简而言之,静态代码分析器似乎非常有限。例如,它不会检测
为不变量。从我在 MSDN 论坛上收集到的信息来看,它会自行分析每种方法(出于性能原因,而不是人们认为它会变得更慢),这限制了它在验证代码时的知识。
为了在证明正确性的学术崇高目标和能够完成工作之间取得平衡,我诉诸于装饰单个方法(甚至根据需要甚至是类),
而不是在逻辑中撒上大量假设。这可能不是使用 CC 的最佳实践,但它确实提供了一种无需取消选中任何静态检查器选项即可消除警告的方法。为了不丢失此类方法的前置/后置条件检查,我通常添加具有所需条件的存根,然后调用排除的方法来执行实际工作。
我自己对代码契约的评估是,如果您仅使用官方框架库并且没有大量遗留代码(例如,在开始新项目时),那么它非常好。任何其他的事情都是快乐和痛苦的混合体。
The short answer is that the static code analyzer appears to be very limited. For instance, it does not detect
as being an invariant. From what I can gather on MSDN forums, it analyzes every method by itself (for performance reasons, not that one should think it could get much slower), which limits its knowledge when verifying the code.

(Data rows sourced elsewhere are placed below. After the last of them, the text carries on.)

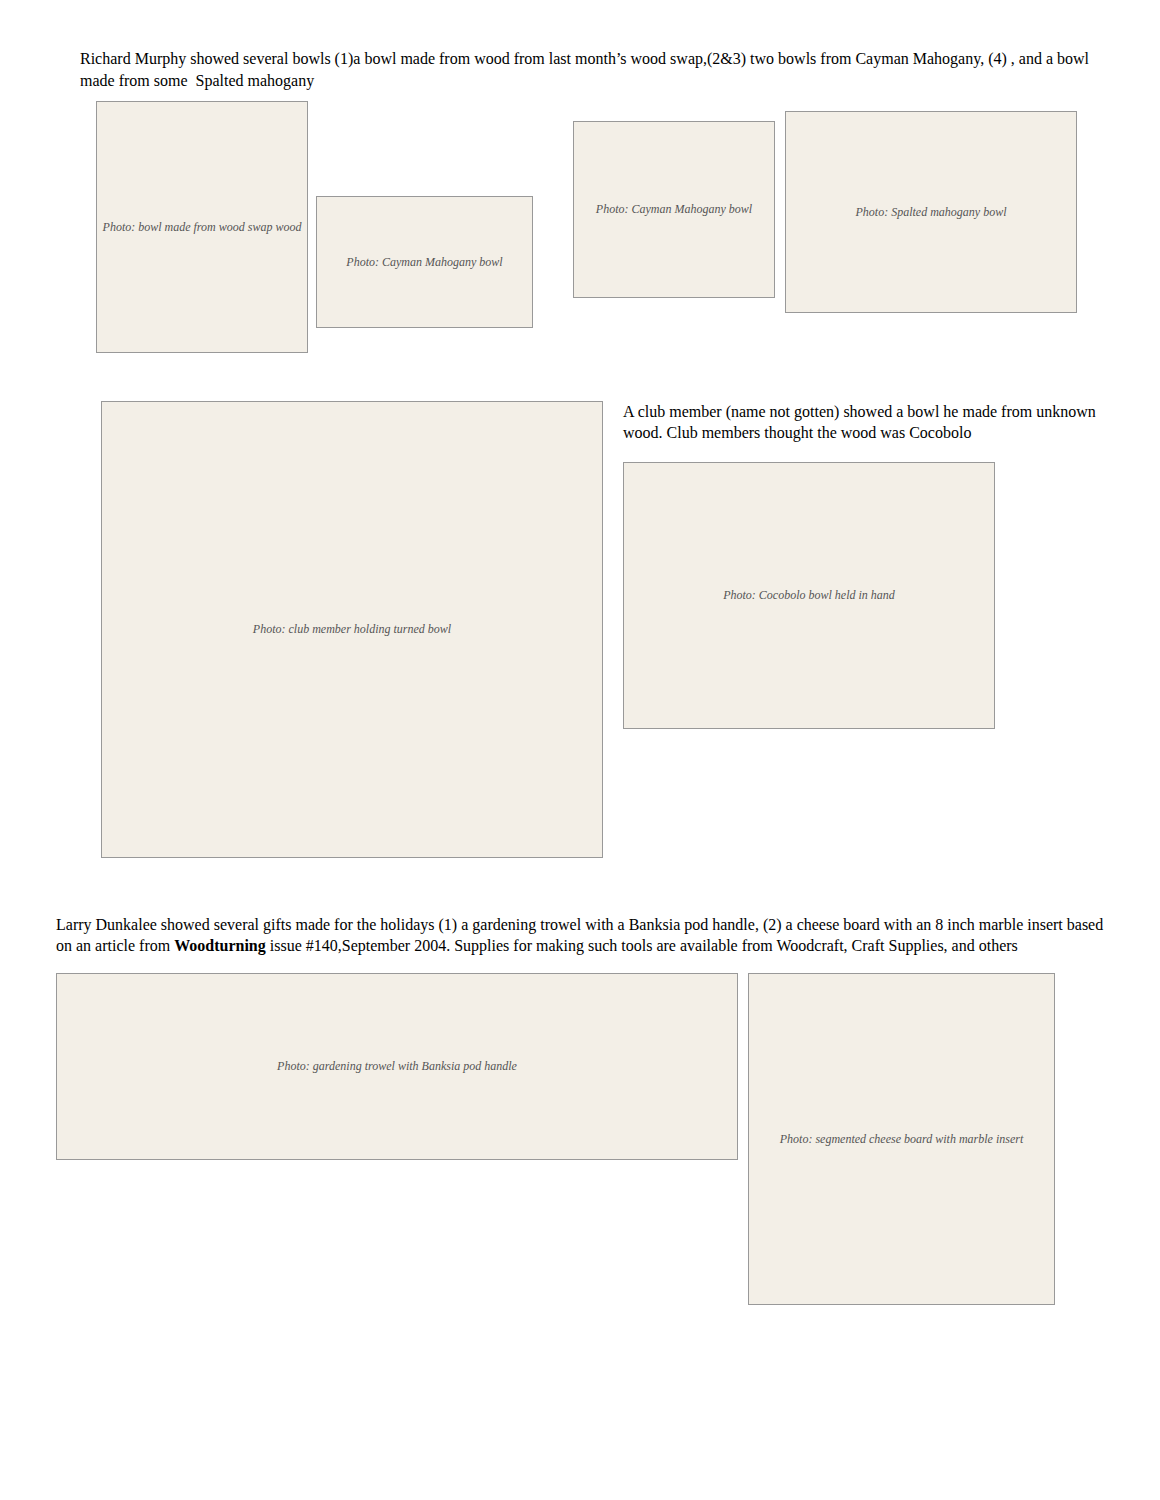Richard Murphy showed several bowls (1)a bowl made from wood from last month’s wood swap,(2&3) two bowls from Cayman Mahogany, (4) , and a bowl made from some Spalted mahogany
Photo: bowl made from wood swap wood
Photo: Cayman Mahogany bowl
Photo: Cayman Mahogany bowl
Photo: Spalted mahogany bowl
Photo: club member holding turned bowl
A club member (name not gotten) showed a bowl he made from unknown wood. Club members thought the wood was Cocobolo
Photo: Cocobolo bowl held in hand
Larry Dunkalee showed several gifts made for the holidays (1) a gardening trowel with a Banksia pod handle, (2) a cheese board with an 8 inch marble insert based on an article from Woodturning issue #140,September 2004. Supplies for making such tools are available from Woodcraft, Craft Supplies, and others
Photo: gardening trowel with Banksia pod handle
Photo: segmented cheese board with marble insert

To strike a balance between the academically lofty goal of proving correctness and being able to get work done, I've resorted to decorating individual methods (or even classes, as needed) with
rather than sprinkle the logic with lots of Assumes. This may not be best practice for using CC, but it does provide a way to get rid of warnings without unchecking any of the static checker options. In order not to lose pre/post-condition checks for such methods I generally add a stub with the desired conditions and then invoke the excluded method to perform the actual work.
My own assessment of Code Contracts is that it's great if you're only using the official framework libraries and do not have a lot of legacy code (e.g. when starting a new project). Anything else and it's a mixed bag of pleasure and pain.